Figures available on the organisation's web site show that by 2007 about 100 million people had been active on Peace Day and also indicate how Jude Law, and ambassador for the movement and Gilley travelled to Afghanistan to help promote a campaign that has resulted in 4.5 million children being vaccinated against polio in previously unreachable areas.
In 2008, the UN Department of Safety and Security recorded a 70% reduction in violent incidents in Afghanistan on Peace Day and over 50,000 children and women in Afghanistan were vaccinated in 23 locations against all vaccine-preventable diseases, on Peace day 2010, so clearly the movement has been pretty active and efficient.
In addition, Peace One Day also sponsors, peace concerts, and education-based project and is planning an gigantic event in 2012, to create "the largest reduction in global violence in recorded history, both domestically and internationally" and already has guest stars such as Lenny Kravitz, Annie Lennox, Yusuf Islam (formerly known as Cat Stevens), Bryan Adams, Peter Gabriel, John Legend, Kasabian, Kate Nash, Corinne Bailey Rae, Dave Stewart, Jimmy Cliff, Marc Almond, Faithless, James Morrison, Starsailor, Patti Smith, Charlie Winston, Youssou Ndour, Vanessa Paradis...
As the years go by and the organisation grows however, the public attention seems to focus more on the movement's founder and star supporters than on peace itself.
Googling One Peace Day will rapidly bring up articles relating Gileys' life, describing his younger years as tough and explaining how "Dyslexic and without a single qualification to his name, save "a D in pottery", Gilley "was nailed at school for being thick. I always thought I was really thick," he says."
Giley however did not seem to let his bullies affect his self-confidence as by the age of 12 he auditioned for the West End musical Bugsy Malone, and got the lead. He also later on went to theatre and ballet school as well as at the Royal Shakespeare Company.
Giley's efforts have started to pay off with thousands of people directly benefiting from the organisation and his movement was officially supported by the UN when Resolution 55/282 which officially designates September 21 as that day of peace.
A problem that subsists however is that while highlighting the achievements is important, emphasising the remaining issues is even more. Peace today has become an utopic word, an ideal that seems unreachable as conflicts and violence have it seems forever dominated the international scene.

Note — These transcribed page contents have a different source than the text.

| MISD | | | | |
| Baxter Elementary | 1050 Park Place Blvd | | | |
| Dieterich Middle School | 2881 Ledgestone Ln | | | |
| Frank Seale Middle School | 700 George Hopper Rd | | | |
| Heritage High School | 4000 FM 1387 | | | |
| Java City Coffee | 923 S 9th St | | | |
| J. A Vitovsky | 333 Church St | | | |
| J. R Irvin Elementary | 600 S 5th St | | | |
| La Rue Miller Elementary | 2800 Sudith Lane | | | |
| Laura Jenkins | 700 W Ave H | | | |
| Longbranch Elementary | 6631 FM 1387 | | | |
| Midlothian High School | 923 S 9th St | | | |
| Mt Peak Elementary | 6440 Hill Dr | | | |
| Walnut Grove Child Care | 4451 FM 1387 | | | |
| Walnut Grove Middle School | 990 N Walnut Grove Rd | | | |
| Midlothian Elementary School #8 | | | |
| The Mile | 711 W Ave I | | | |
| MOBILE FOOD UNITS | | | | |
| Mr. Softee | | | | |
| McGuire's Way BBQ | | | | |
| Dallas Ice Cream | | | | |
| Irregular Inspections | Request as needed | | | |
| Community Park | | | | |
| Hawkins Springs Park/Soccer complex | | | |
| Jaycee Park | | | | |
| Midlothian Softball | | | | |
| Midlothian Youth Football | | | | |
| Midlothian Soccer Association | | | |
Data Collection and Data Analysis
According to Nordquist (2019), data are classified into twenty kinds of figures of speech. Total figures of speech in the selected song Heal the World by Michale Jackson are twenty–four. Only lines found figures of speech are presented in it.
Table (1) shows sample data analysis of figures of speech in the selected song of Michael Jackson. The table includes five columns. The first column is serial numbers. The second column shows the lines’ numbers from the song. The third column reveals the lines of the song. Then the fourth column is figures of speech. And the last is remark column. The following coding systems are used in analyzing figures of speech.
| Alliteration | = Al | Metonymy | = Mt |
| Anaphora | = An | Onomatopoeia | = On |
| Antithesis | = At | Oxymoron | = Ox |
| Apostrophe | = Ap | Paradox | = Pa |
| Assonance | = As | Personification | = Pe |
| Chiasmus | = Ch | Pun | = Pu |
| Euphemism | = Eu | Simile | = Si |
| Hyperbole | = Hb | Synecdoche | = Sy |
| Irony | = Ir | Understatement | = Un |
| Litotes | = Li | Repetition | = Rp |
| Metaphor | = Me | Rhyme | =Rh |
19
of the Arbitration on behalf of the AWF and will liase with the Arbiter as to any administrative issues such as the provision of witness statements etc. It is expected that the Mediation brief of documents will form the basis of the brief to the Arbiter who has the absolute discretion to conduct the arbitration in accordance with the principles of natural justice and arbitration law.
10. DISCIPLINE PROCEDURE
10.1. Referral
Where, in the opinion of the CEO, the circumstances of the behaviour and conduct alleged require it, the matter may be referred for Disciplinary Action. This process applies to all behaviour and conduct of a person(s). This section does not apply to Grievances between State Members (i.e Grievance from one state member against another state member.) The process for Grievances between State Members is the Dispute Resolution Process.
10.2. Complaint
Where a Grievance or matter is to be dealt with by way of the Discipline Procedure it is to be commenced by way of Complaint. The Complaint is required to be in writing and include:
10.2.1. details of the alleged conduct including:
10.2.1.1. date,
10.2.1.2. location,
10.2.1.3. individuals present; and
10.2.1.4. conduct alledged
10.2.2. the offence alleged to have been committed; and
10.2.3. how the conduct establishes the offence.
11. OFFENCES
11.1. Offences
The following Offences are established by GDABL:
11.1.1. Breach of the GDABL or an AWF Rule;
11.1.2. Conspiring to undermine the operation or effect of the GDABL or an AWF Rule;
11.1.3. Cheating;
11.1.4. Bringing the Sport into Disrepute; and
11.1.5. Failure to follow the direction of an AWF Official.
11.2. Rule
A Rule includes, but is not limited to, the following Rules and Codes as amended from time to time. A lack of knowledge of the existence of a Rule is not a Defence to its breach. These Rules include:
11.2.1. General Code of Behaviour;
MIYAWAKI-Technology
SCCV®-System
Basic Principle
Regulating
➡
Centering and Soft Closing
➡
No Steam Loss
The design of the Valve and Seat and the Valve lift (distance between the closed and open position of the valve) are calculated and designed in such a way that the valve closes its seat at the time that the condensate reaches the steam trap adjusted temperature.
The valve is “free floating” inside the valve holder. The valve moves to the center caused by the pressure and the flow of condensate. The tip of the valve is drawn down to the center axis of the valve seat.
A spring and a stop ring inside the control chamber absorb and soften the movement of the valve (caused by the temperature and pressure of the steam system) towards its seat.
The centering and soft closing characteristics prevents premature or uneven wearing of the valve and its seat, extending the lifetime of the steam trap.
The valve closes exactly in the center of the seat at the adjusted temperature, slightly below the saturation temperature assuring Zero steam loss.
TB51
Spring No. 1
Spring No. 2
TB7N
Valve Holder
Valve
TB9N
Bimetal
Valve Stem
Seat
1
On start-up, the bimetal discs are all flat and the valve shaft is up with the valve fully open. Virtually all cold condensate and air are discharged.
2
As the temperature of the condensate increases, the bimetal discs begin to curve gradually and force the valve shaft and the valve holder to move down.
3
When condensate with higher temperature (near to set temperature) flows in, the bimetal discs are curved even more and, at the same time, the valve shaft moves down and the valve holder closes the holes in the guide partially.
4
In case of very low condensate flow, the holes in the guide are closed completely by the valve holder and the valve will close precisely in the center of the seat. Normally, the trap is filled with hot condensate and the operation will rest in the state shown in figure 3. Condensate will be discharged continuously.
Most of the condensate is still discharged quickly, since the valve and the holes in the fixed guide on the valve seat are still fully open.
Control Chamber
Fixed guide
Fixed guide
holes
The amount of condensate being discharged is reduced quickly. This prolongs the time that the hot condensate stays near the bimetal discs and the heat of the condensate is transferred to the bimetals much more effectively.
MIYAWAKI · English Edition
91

From Colombia, to Indonesia, Afghanistan, Pakistan, Somalia, Libya, Syria, Yemen, or Israel and Palestine, conflicts map the political world and in recent years peace has been more threatened by internal conflicts where violent insurgencies are being used than inter-state wars. Perhaps the UN could have pushed stronger for the enforcement of cease fires in the countries the most affected as while concerts and celebrity support provides public awareness and funds, much more consistent efforts are needed to promote peace directly in conflict zones where the poorest are often detached from the outside world.